We showed our latest achievements for quantitative finance markets at the Frankfurt MathFinance conference - See my Feel The Heat post in UnRisk Insight.
The problem in brief: to get insight into the model risk when valuing a complex financial instrument needs valuations across models. Models need to be calibrated to market data and each calibration might need one million valuations of simpler instruments to identify the parameters always checking the goodness of the fit of the model prices with the market prices.
Such single tasks can take hours on a traditional PC.

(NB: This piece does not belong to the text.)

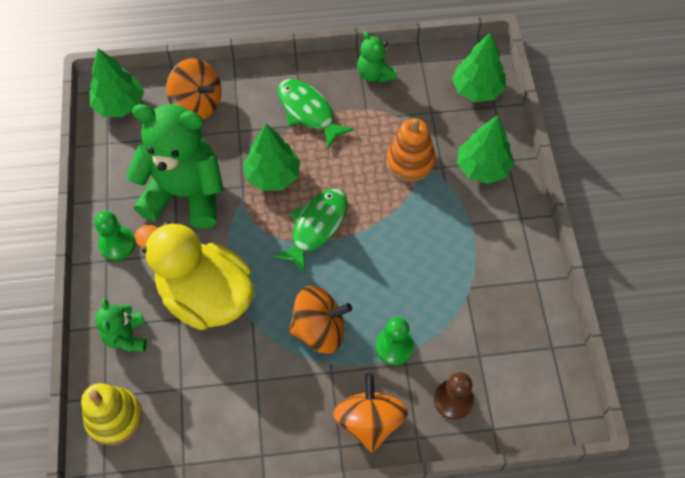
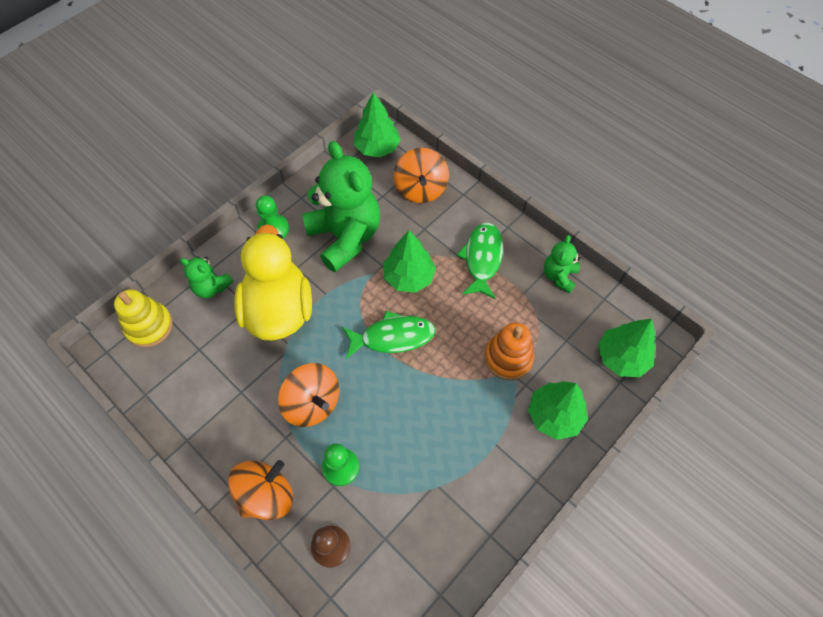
camera: 50 degrees right, 0 degrees up
green teddy bear [95,298,147,352] -> green teddy bear turned 105 degrees counterclockwise [180,257,234,298]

If those instruments are in portfolios and you need to test in scenarios you would need calculation time counted in weeks or months.
We have developed a clever combination of fast solvers in C++ and implemented parts on GPU systems (NVIDIA Tesla). Parallel execution on the GPU does not like if-then-else constructs, to make CUDA code efficient, it matters that GPU cores like it when they all do the same.

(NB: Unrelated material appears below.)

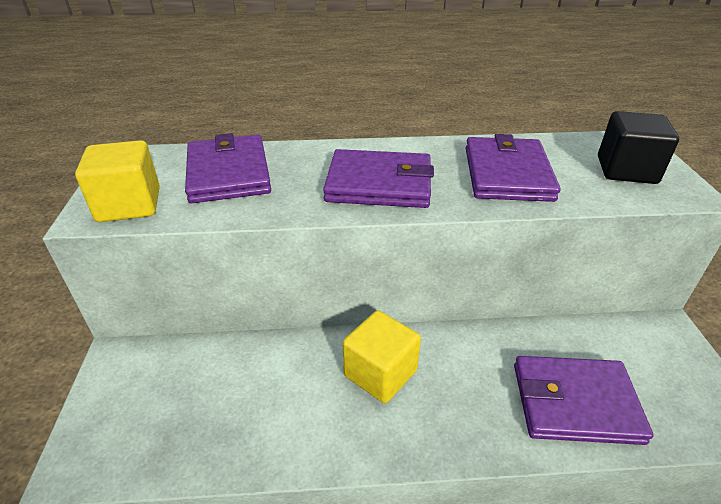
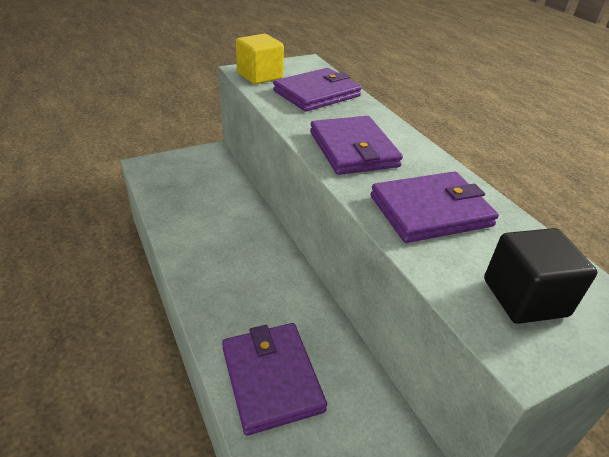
camera: 65 degrees right, 0 degrees up
yellow cube [343,310,421,403] -> none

Mathematica 8's CUDA support is a perfect framework for this kind of efficiency tests - our C++ engines are seamlessly integrated into Mathematica and the CUDA support extends the link structure to CUDA implementations.
On top of this all we parallelized on the task level applying Mathematica's built-in parallel computing capabilities to the distribution of valuations across models and other scenarios.
This intelligent combination of coarse and massive fine grain parallelism is not only very flexible it also blazingly fast.
The reduction of 8 hours to 8 sec is possible on a 6 core PC with 1 Tesla C2070 card (448 GPU cores), but adding additional CPU and GPU cores we are fully scalable. We are now able to calculating results in a time that was assessed as impossible.
And we never leave our high level task-oriented language to put things together and just change and optimize on the lower levels.